Instructional Design Interview Nightmares

 

Photo of communal office space with desks and chairs with a windowed room further into the background.

 

Photo by Jose Losada on Unsplash

I was walked to a windowed room that had a view out to the gently rolling green treed slopes of the campus. The ivy on the brick buildings was dying down in the November chill. Three panelists sat opposite me, with their backs to the view and the interview began.

I was interviewing for an educational technologist-type position at an Ivy League university. Even though I had a relative that worked there, our last names were different and I had done the application and interview prep entirely on my own. I didn’t want to get this position through any nepotism.

As per usual in the course of human events, you can prepare for one set of circumstances (standing on my own, separate from my relative in the hiring process) and then you experience another set of circumstances.

Sidebar: I remember when I took care of a cohort of student teachers-to-be and one of them was in Tennessee (READ BIBLE BELT) and was a youth pastor becoming a Biology teacher. He shared with our cohort group that he was frightened about teaching evolution to kids that he was simultaneously counseling as a youth pastor. Then the first day of student teaching arrived.

It went OK, according to the student teacher.

But it was what happened at the end of the day that threw him.

The football coach came to his classroom after all the kids had left. The coach put his arm around the student teacher and said to him that he ‘would pass every one of the football players in his classes’.

We all sat stunned for a moment and then started sputtering “That’s not right!” and “He can’t do that!” and “That’s intimidation!”

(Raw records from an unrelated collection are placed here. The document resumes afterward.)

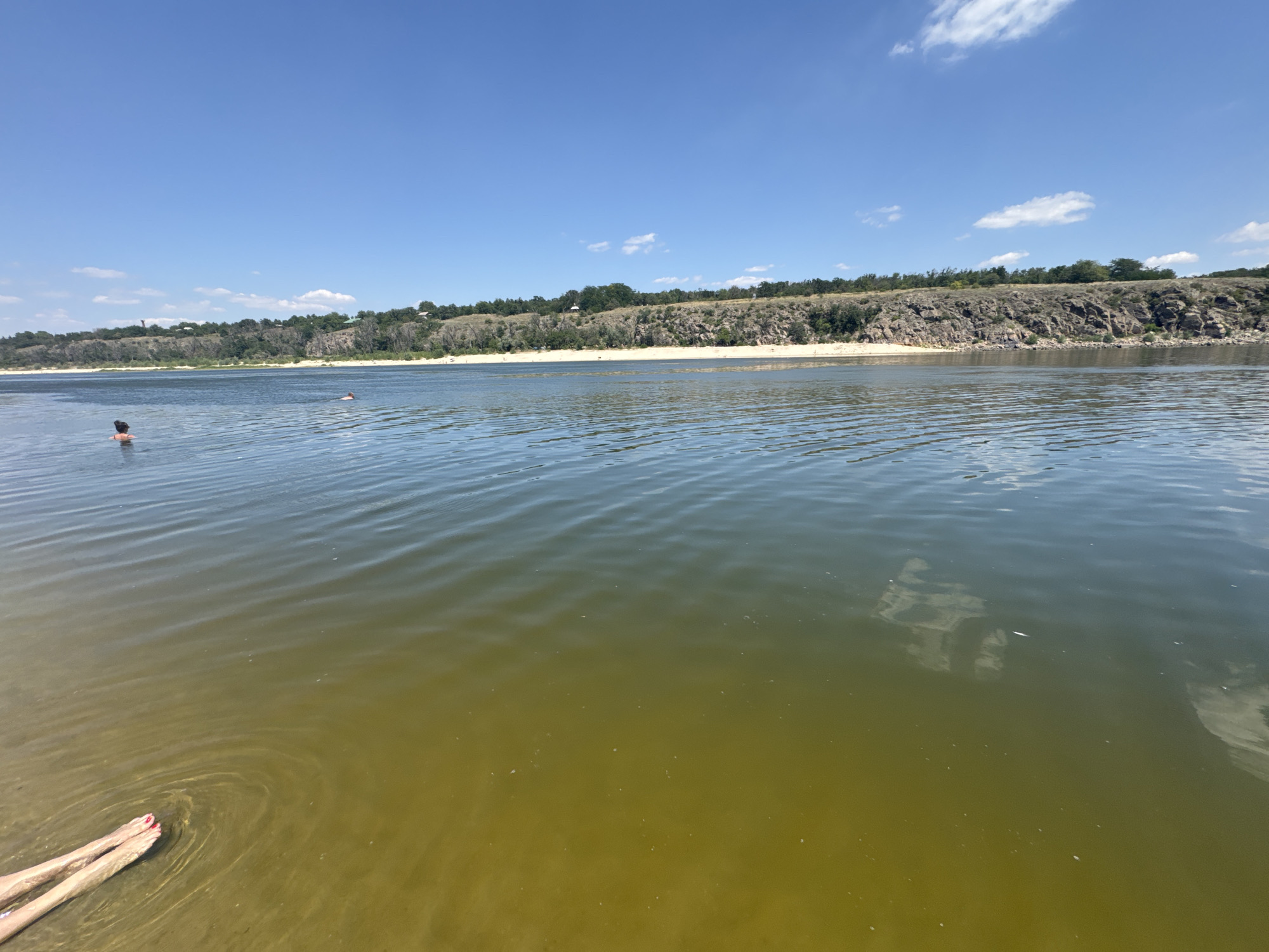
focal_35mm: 14
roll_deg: +1.8
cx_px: 634
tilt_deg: -12.0
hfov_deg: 102.1
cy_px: 476
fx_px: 513
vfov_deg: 85.7
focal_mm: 2.22
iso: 50
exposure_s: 1/1449
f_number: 2.2
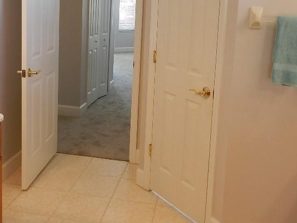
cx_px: 128
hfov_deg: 43.7
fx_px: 369
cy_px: 53
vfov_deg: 32.9
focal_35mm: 43
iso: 160
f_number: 3.4
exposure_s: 1/40
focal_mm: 4
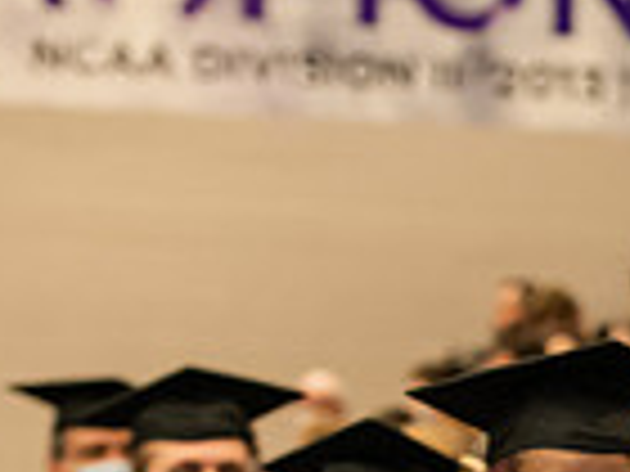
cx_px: 986
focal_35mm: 278
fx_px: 5060
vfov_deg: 5.3
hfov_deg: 7.0
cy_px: 811
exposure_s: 1/200
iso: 2000
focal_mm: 70
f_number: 4
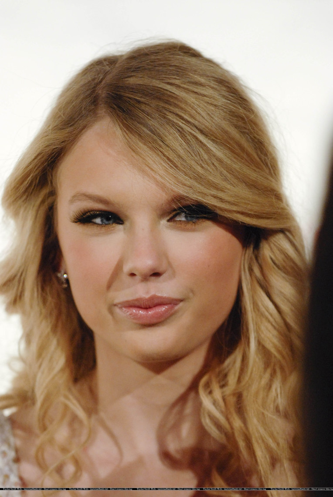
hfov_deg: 5.7
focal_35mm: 240
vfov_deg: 8.6
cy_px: 248
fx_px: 3320
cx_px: 166
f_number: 3.2
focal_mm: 160
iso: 800
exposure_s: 1/400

The student teacher immediately reported the conversation to HIS teacher lead and we were informed that the situation was “taken care of.”

Whew. We laughed. We prepared for an evolution-creation debate and instead received football intimidation. See the detail of Tennessee meant something.

It’s classic that a teacher prepares for a big lesson. And then something breaks.

Surviving events like this is what makes you a good teacher. Experience. Not lessons.